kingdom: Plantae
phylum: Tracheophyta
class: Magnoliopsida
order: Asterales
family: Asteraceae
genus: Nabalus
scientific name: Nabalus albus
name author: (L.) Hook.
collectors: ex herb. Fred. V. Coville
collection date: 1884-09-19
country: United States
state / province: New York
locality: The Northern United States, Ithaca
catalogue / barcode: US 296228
▬▬▬▬▬▬
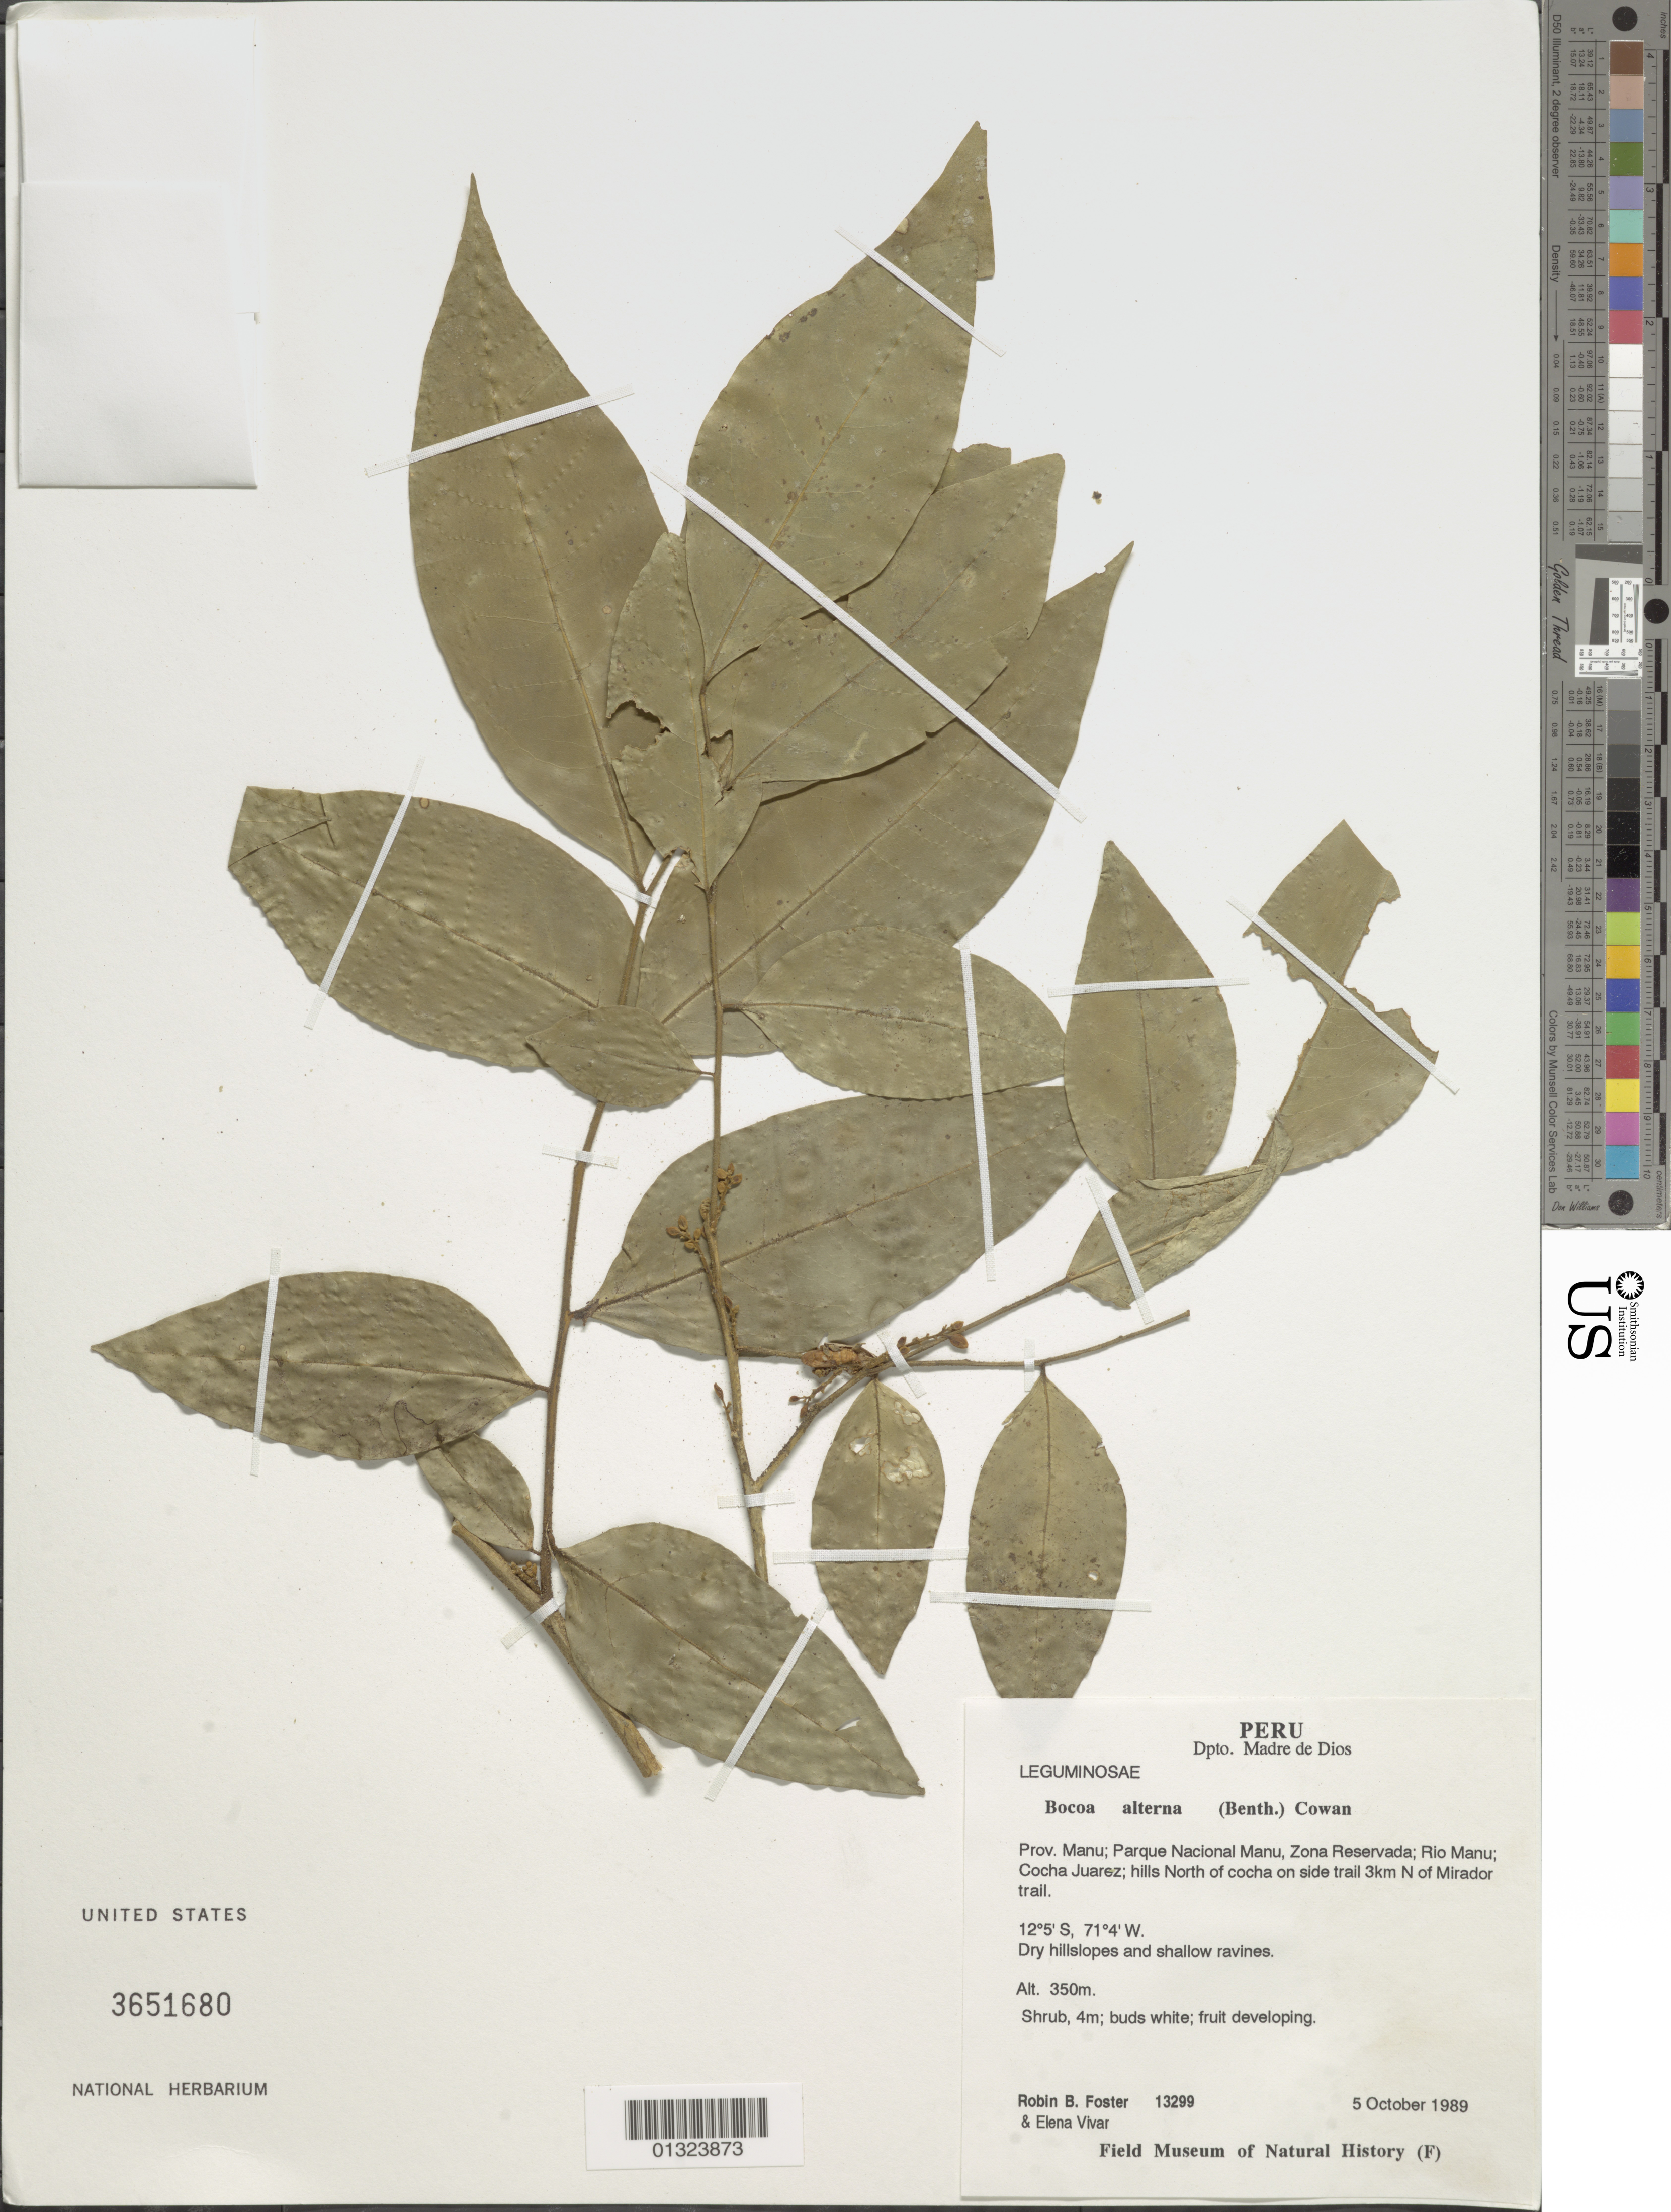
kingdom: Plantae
▬▬▬▬▬▬
* 作業指示:
「phylum: Tracheophyta」を含む行から「locality: The Northern United States, Ithaca」を含む行までの項目だけを、両端の行も含めて2列のCSVとして出力してください。1項目を1行とし、「項目名」列には項目の見出し、「記載内容」列にはその答えを、それぞれ引用符で囲んだ一つのフィールドに入れ、改行は空白に置き換えてください。

* 作業結果:
項目名,記載内容
"phylum:","Tracheophyta"
"class:","Magnoliopsida"
"order:","Asterales"
"family:","Asteraceae"
"genus:","Nabalus"
"scientific name:","Nabalus albus"
"name author:","(L.) Hook."
"collectors:","ex herb. Fred. V. Coville"
"collection date:","1884-09-19"
"country:","United States"
"state / province:","New York"
"locality:","The Northern United States, Ithaca"